* _TASK TO CARRY OUT_: Among the entries below, how many lines hold "points"? Only the number is wanted.

* _ENTRIES SUPPLIED_:
★ ★ ★ ★

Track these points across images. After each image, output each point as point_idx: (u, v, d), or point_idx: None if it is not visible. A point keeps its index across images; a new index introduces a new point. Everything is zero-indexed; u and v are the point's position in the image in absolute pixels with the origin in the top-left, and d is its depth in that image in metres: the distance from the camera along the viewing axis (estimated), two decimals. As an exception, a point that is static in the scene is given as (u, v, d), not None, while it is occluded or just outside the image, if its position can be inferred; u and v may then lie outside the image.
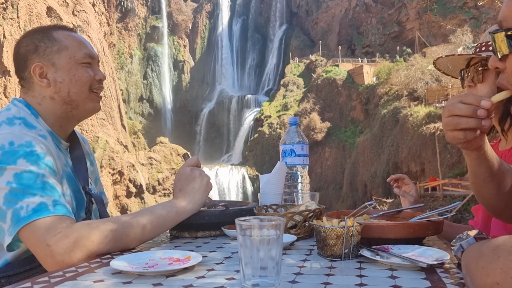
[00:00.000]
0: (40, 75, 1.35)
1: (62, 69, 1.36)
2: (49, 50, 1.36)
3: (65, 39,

★ ★ ★ ★

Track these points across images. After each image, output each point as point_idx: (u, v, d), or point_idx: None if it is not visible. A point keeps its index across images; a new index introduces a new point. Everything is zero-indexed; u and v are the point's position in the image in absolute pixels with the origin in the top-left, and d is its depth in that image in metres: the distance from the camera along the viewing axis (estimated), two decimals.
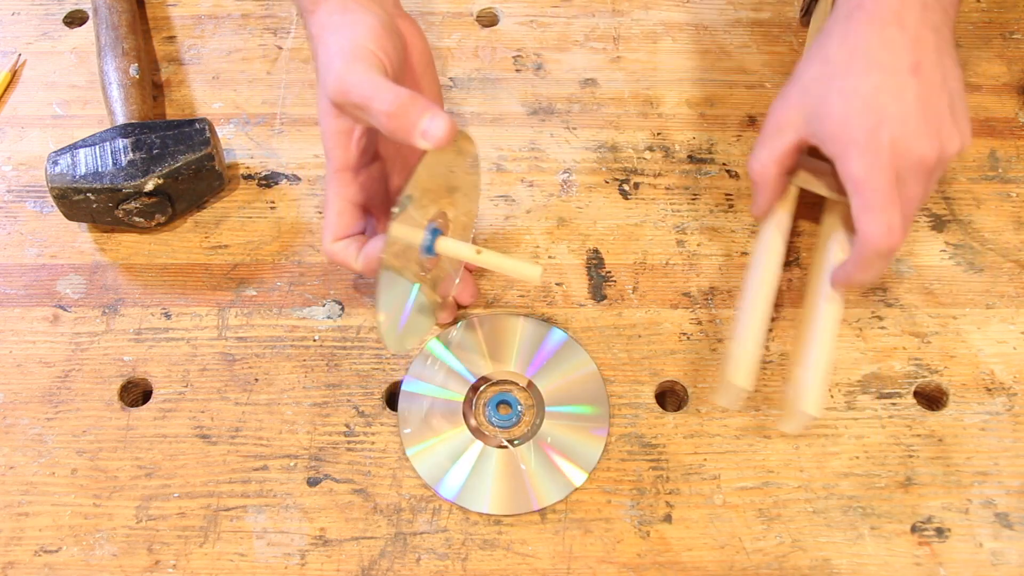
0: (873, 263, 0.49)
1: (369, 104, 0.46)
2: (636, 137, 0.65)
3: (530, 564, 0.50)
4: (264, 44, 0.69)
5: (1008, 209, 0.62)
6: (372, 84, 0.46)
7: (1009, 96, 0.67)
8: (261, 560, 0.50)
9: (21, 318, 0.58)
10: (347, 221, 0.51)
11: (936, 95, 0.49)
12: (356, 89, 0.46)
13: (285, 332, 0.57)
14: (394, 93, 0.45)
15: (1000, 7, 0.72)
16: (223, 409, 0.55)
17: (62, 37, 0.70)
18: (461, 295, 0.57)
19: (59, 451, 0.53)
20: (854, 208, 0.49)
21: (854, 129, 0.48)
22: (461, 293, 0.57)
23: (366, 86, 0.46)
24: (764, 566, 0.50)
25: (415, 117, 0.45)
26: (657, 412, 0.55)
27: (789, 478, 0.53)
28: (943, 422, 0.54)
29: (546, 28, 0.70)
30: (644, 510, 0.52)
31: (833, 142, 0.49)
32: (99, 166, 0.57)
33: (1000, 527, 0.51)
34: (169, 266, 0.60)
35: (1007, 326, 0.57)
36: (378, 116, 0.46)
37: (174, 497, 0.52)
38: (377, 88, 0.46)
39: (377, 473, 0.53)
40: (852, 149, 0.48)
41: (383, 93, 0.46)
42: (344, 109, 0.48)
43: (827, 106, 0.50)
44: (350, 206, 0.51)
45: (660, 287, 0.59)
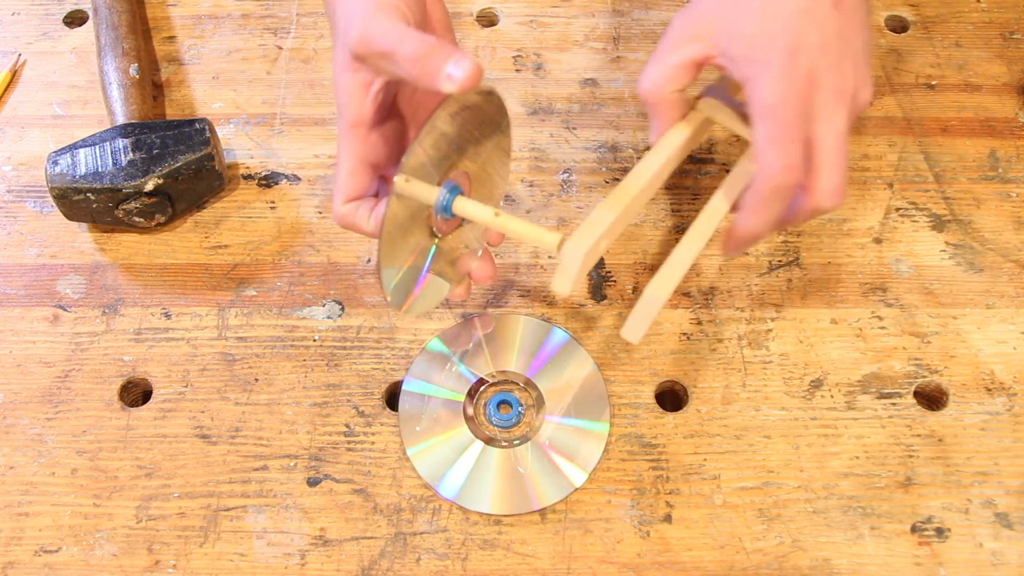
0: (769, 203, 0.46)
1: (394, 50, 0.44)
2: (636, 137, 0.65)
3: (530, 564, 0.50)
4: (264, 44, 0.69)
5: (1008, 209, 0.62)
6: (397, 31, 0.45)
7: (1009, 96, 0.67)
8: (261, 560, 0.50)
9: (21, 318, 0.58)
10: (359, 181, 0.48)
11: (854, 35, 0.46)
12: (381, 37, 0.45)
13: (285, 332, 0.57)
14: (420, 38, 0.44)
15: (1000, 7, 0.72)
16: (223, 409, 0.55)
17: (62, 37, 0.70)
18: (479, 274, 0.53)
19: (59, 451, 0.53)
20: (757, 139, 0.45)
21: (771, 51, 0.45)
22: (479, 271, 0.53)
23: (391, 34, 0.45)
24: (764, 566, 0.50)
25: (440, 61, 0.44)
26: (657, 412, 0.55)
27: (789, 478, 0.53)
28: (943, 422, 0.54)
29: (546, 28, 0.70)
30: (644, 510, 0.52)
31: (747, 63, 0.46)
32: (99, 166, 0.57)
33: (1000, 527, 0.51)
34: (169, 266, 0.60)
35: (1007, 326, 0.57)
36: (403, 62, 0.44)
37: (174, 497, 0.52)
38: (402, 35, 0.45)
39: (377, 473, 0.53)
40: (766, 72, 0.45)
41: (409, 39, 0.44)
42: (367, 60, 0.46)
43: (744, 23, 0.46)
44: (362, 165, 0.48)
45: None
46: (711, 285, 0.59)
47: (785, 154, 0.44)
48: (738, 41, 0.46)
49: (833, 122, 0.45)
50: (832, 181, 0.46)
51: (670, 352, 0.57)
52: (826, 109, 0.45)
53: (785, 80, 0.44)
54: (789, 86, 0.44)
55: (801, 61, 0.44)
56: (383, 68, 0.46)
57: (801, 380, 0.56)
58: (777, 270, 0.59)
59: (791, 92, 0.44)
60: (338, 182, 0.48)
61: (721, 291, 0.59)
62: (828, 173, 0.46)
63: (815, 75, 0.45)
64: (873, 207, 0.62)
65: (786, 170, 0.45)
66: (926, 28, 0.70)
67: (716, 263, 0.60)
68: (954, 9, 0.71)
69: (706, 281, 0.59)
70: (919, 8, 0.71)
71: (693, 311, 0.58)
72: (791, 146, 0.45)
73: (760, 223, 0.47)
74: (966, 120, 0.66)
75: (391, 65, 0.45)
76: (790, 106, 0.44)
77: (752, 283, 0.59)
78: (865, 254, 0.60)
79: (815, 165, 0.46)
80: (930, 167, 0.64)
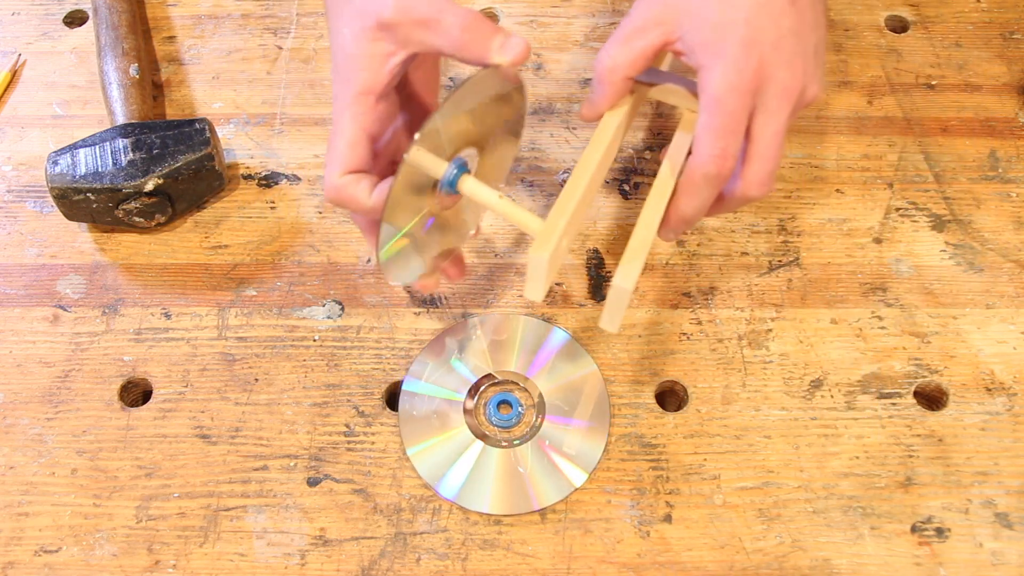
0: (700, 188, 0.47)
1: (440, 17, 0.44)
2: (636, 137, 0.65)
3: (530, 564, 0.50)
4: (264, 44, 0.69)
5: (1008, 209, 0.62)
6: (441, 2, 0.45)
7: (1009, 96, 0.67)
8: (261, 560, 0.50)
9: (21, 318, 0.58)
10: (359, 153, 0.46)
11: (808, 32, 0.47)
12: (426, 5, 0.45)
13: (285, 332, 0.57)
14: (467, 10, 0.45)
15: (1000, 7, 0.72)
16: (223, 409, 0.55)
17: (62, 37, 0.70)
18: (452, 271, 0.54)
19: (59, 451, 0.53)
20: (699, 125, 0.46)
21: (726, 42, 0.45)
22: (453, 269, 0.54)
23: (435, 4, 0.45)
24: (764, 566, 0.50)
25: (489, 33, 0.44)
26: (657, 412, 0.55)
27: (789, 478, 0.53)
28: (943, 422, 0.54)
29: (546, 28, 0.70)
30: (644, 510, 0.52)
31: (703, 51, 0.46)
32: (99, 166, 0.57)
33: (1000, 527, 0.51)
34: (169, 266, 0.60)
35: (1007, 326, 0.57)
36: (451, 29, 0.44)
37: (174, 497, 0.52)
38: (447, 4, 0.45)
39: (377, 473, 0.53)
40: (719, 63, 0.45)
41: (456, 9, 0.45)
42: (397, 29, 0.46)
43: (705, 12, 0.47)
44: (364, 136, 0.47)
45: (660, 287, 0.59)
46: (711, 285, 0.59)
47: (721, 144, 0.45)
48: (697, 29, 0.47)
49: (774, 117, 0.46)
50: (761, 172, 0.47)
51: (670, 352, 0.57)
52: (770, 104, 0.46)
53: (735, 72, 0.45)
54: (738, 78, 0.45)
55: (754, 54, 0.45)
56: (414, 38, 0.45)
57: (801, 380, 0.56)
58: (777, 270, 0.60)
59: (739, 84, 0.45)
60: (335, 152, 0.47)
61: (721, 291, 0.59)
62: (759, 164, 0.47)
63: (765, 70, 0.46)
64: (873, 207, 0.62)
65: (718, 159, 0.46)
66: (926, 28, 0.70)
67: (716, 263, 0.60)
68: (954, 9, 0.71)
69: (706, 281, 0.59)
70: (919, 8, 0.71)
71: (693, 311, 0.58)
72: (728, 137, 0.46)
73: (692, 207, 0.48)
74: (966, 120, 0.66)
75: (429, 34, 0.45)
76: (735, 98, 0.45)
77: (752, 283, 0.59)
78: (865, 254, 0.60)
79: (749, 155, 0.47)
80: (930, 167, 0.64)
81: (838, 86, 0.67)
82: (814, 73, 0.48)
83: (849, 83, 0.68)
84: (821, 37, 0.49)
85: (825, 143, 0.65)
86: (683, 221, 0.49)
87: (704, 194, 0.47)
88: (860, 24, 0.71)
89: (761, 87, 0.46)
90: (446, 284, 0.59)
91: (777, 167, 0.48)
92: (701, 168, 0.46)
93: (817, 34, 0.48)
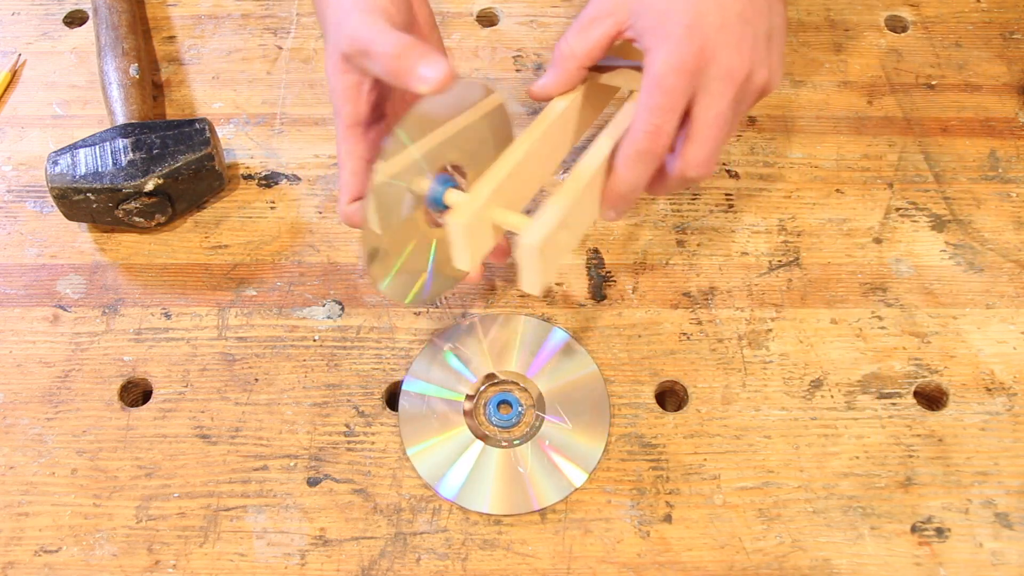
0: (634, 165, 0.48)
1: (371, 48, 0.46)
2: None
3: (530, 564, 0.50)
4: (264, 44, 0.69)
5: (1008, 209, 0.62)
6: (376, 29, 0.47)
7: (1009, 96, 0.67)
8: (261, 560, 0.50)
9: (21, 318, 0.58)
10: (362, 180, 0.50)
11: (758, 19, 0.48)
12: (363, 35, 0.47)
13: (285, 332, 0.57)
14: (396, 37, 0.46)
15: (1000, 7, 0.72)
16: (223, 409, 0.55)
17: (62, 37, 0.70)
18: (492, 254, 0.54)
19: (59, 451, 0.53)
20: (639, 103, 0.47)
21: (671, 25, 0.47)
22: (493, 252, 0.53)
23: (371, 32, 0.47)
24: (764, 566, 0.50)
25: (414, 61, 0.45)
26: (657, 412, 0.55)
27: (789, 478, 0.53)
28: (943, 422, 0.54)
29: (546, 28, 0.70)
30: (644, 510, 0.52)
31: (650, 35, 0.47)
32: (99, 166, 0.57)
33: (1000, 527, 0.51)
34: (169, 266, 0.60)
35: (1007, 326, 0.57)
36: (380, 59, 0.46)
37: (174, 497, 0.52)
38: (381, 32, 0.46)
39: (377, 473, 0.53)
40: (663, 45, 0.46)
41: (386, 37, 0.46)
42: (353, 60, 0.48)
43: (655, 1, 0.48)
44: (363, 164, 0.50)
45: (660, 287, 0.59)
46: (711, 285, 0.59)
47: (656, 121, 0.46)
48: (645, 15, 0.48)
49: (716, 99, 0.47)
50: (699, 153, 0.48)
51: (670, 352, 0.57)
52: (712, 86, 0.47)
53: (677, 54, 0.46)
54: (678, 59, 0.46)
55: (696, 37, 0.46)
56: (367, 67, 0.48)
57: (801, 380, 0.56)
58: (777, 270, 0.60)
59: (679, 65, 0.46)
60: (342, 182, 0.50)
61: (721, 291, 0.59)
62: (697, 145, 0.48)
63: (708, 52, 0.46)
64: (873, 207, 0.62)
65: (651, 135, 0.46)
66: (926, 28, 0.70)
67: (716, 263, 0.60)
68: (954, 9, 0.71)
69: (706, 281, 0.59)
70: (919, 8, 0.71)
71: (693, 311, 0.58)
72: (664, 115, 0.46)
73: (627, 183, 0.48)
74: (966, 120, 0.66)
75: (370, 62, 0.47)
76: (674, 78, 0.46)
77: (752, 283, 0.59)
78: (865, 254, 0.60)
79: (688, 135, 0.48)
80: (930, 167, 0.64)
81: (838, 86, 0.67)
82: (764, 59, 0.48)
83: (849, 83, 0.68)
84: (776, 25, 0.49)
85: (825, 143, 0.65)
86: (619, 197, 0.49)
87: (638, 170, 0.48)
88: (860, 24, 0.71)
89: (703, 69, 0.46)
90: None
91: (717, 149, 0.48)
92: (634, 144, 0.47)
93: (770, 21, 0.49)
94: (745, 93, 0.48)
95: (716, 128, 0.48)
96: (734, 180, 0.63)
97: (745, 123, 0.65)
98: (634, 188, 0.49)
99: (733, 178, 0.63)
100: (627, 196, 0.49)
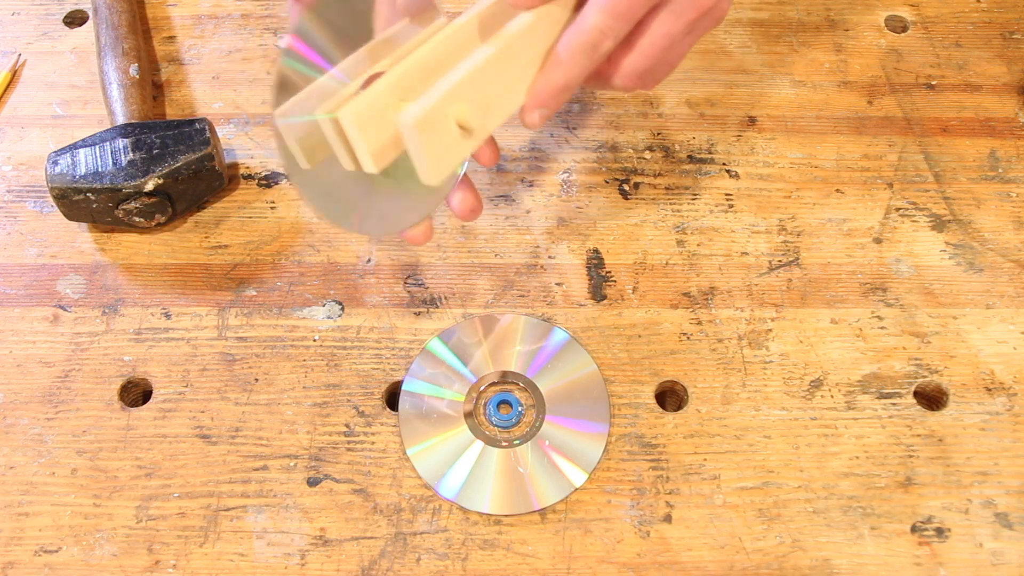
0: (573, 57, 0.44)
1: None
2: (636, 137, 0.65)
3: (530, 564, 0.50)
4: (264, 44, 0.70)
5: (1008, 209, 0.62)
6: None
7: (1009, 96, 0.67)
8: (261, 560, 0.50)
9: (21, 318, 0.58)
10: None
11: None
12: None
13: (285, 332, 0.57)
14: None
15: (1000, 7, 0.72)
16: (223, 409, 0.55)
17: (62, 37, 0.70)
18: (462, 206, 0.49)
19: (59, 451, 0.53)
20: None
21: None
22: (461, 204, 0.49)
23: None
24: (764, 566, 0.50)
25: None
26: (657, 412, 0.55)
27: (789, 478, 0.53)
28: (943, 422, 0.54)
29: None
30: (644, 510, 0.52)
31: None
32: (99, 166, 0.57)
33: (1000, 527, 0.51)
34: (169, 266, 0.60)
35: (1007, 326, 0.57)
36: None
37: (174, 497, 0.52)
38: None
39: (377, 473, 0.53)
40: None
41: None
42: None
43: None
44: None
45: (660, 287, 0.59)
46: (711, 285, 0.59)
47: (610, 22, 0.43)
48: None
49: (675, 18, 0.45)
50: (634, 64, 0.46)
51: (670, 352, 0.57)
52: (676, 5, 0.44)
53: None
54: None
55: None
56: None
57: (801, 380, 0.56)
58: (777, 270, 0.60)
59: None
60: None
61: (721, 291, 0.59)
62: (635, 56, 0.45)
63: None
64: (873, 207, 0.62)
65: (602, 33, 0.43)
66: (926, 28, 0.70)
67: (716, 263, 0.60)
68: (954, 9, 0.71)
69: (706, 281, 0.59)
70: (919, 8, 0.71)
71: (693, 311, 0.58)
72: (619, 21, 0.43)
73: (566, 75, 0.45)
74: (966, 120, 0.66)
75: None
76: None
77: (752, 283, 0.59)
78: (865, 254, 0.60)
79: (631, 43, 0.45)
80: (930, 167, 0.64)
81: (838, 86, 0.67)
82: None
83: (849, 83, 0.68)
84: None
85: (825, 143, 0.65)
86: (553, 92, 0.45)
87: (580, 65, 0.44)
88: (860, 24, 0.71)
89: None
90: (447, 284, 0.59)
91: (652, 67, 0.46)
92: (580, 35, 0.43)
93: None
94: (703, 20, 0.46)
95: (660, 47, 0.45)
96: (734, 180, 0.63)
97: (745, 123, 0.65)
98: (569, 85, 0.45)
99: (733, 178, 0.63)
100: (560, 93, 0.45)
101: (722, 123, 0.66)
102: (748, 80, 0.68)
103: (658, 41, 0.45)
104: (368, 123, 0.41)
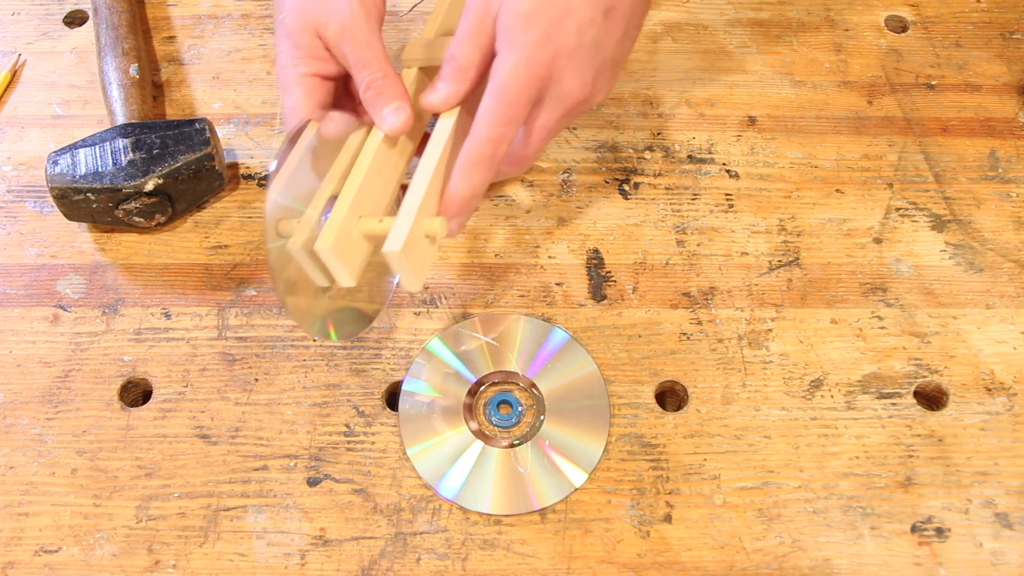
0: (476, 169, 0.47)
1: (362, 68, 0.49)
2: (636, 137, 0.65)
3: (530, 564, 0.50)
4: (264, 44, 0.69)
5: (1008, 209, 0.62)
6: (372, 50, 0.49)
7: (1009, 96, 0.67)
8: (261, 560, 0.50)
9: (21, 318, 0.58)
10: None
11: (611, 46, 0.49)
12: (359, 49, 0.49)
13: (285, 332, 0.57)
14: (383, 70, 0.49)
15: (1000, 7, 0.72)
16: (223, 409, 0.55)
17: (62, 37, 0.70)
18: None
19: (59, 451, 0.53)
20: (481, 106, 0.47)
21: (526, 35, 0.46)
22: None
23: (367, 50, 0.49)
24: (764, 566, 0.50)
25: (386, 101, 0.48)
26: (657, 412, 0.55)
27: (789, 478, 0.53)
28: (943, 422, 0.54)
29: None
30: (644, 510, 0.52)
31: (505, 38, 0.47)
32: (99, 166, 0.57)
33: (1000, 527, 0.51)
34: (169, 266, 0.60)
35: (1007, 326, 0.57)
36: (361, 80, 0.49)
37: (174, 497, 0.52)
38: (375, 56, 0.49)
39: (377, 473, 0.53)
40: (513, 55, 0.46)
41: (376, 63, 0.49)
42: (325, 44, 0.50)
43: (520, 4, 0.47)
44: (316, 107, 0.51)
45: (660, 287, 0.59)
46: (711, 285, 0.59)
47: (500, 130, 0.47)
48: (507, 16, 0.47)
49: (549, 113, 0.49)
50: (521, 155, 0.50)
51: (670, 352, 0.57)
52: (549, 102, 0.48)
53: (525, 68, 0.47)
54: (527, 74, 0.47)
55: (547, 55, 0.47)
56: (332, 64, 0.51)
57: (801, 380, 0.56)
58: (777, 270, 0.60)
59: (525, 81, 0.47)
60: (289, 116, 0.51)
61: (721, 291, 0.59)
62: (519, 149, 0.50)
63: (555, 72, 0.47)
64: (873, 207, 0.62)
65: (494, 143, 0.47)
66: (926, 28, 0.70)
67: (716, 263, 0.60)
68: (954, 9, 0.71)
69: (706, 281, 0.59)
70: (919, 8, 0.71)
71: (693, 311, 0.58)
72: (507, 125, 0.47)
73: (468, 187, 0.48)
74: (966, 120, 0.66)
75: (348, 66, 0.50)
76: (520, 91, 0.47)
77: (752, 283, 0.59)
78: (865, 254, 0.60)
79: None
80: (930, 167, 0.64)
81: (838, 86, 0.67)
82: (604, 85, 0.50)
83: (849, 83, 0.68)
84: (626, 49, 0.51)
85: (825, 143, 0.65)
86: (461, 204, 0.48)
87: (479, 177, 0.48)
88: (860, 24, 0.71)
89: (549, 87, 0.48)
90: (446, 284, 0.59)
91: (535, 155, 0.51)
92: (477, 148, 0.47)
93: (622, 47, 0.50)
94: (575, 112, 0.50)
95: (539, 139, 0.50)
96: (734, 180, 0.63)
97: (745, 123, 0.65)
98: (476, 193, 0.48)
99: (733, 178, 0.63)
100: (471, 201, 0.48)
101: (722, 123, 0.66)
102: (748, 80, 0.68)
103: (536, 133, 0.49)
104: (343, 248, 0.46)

★ ★ ★ ★

* _ANSWER SECTION_: 2